Farmers with small operations might be able to benefit from turning manure into electricity. Blair Stringam, assistant professor of agricultural operations technology at MSU, wants to develop technology for very small farms by building a methane digester on a dairy farm near Amsterdam. If all goes well, manure from the dairy cattle will be pumped into a 45,000 gallon enclosed tank. An anaerobic process will break down the manure and turn it into methane gas. The gas will generate electricity. Construction could begin in March. The digester might be operating by the end of the summer. Stringam hopes the two-year project will generate electricity for the farmer and NorthWestern Energy. He hopes the lessons learned will serve others, too.
Geology locked out
Changes in land ownership in Montana and other states are making access to some classic geologic sites hard to obtain. "It's hugely important," argued MSU geology professor David Mogk, that field experiences in the form of day trips, regional excursions and field camps remain open to students. But increasingly, as private lands change hands and get subdivided, geologists and their students are being denied access to traditional sites. Mogk is issuing a "call to arms" to the geological community next week in Denver at the annual Geological Society of America meeting. Mogk wants geologists to begin working to expand access before it's too late. For one, geologists should begin cultivating good landowner relations. For another, geologists must develop a heightened sense of stewardship of geologic sites and leave a light footprint when visiting.

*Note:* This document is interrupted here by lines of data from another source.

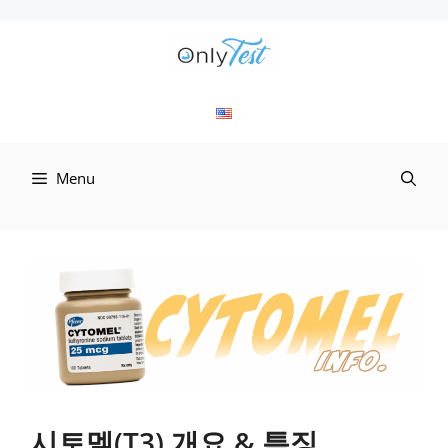
컨
텐
츠
로
Menu
건
너
뛰
기
시토멜(T3) 개요 & 특징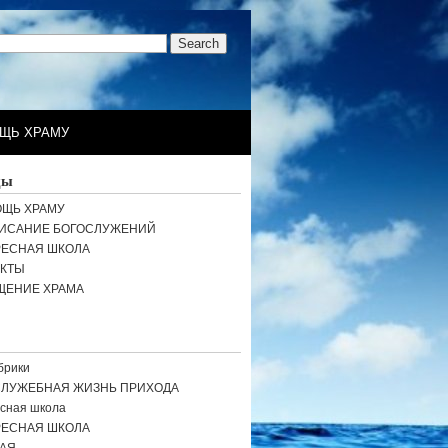
ЩЬ ХРАМУ
цы
ЩЬ ХРАМУ
ИСАНИЕ БОГОСЛУЖЕНИЙ
РЕСНАЯ ШКОЛА
АКТЫ
ЩЕНИЕ ХРАМА
брики
СЛУЖЕБНАЯ ЖИЗНЬ ПРИХОДА
сная школа
РЕСНАЯ ШКОЛА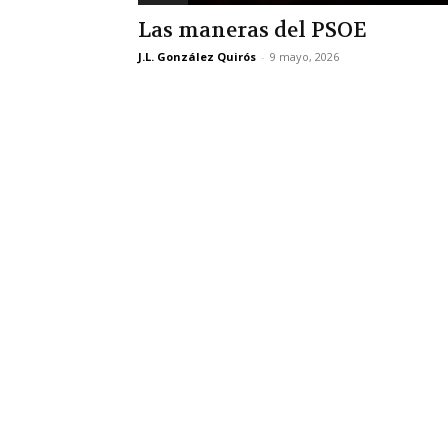
Las maneras del PSOE
J.L. González Quirós
-
9 mayo, 2026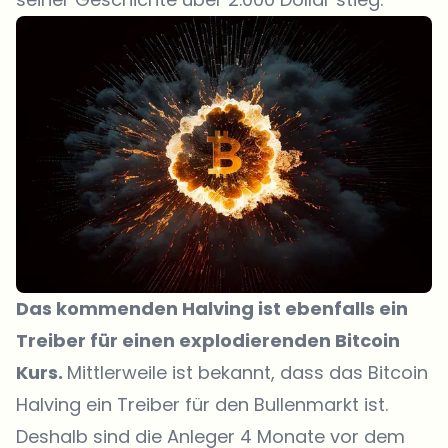
Das kommenden Halving ist ebenfalls ein
Treiber für einen explodierenden Bitcoin
Kurs.
Mittlerweile ist bekannt, dass das Bitcoin
Halving ein Treiber für den Bullenmarkt ist.
Deshalb sind die Anleger 4 Monate vor dem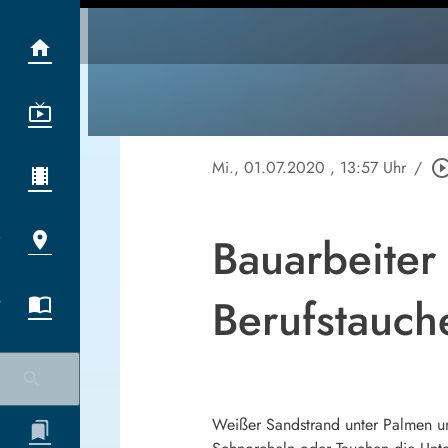
Mi., 01.07.2020
, 13:57 Uhr
/
play_circle_ou
Bauarbeiter 
Berufstauch
Weißer Sandstrand unter Palmen und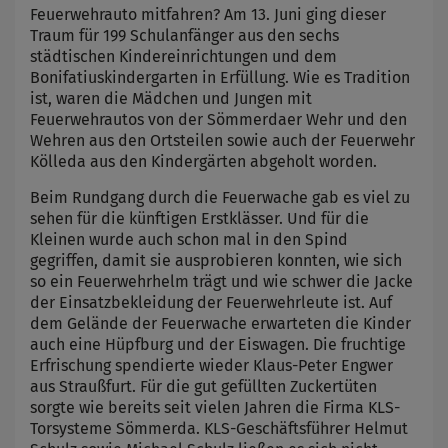
Feuerwehrauto mitfahren? Am 13. Juni ging dieser
Traum für 199 Schulanfänger aus den sechs
städtischen Kindereinrichtungen und dem
Bonifatiuskindergarten in Erfüllung. Wie es Tradition
ist, waren die Mädchen und Jungen mit
Feuerwehrautos von der Sömmerdaer Wehr und den
Wehren aus den Ortsteilen sowie auch der Feuerwehr
Kölleda aus den Kindergärten abgeholt worden.
Beim Rundgang durch die Feuerwache gab es viel zu
sehen für die künftigen Erstklässer. Und für die
Kleinen wurde auch schon mal in den Spind
gegriffen, damit sie ausprobieren konnten, wie sich
so ein Feuerwehrhelm trägt und wie schwer die Jacke
der Einsatzbekleidung der Feuerwehrleute ist. Auf
dem Gelände der Feuerwache erwarteten die Kinder
auch eine Hüpfburg und der Eiswagen. Die fruchtige
Erfrischung spendierte wieder Klaus-Peter Engwer
aus Straußfurt. Für die gut gefüllten Zuckertüten
sorgte wie bereits seit vielen Jahren die Firma KLS-
Torsysteme Sömmerda. KLS-Geschäftsführer Helmut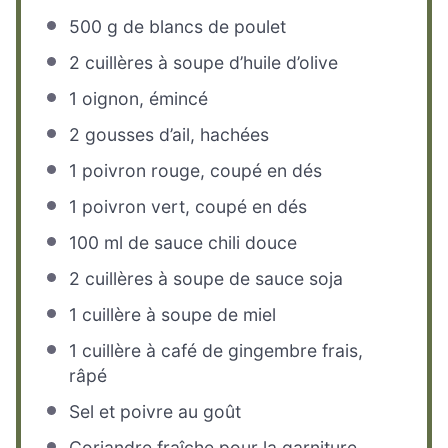
500 g
de blancs de poulet
2
cuillères à soupe d’huile d’olive
1
oignon, émincé
2
gousses d’ail, hachées
1
poivron rouge, coupé en dés
1
poivron vert, coupé en dés
100
ml de sauce chili douce
2
cuillères à soupe de sauce soja
1
cuillère à soupe de miel
1
cuillère à café de gingembre frais,
râpé
Sel et poivre au goût
Coriandre fraîche pour la garniture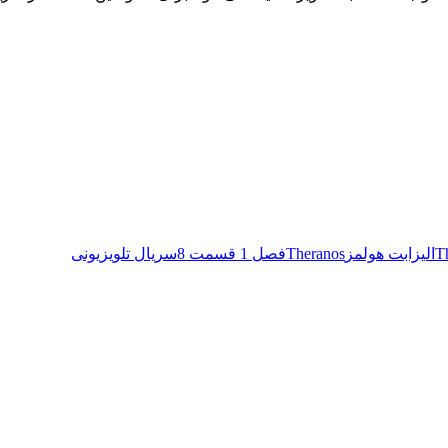
الیزابت هولمز
Theranos
فصل 1 قسمت 8
سریال تلویزیونی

Unless your horse can talk like Mr. Ed, it's hard to know for sure when it has colic. John Peroni, keynote speaker at MSU's first equine conference, said abrupt changes in feed, exercise and environment can all lead to colic. Colicky horses may act depressed and not respond to voices or commands. They can roll around, go into the fetal position or act so violently that no one can get near them. Colic can usually be fixed by a local veterinarian in the field. Occasionally, horses need to go to the hospital. Peroni helped develop computer software that shows in 3-D, moving pictures how a horse's intestine can become so twisted that surgery is the only solution.
Camping in a crater
Lugging rocks out of Mount St. Helens is no easy task. Montana State University geologist Todd Feeley, three undergraduate students, two graduate students and assistant professor Mark Skidmore flew by helicopter into the crater during the summer of 2003 and camped overnight. By the time they left, they had collected 30 to 40 bags of rocks, each bag weighing five pounds. The rocks were samples for MSU studies, Feeley said. During the summer of 2004, the MSU team hiked into the crater with sledgehammers and lab equipment. They were probably one of the last groups allowed in the crater before recent eruptions closed it to researchers. MSU is on the waiting list to receive new samples.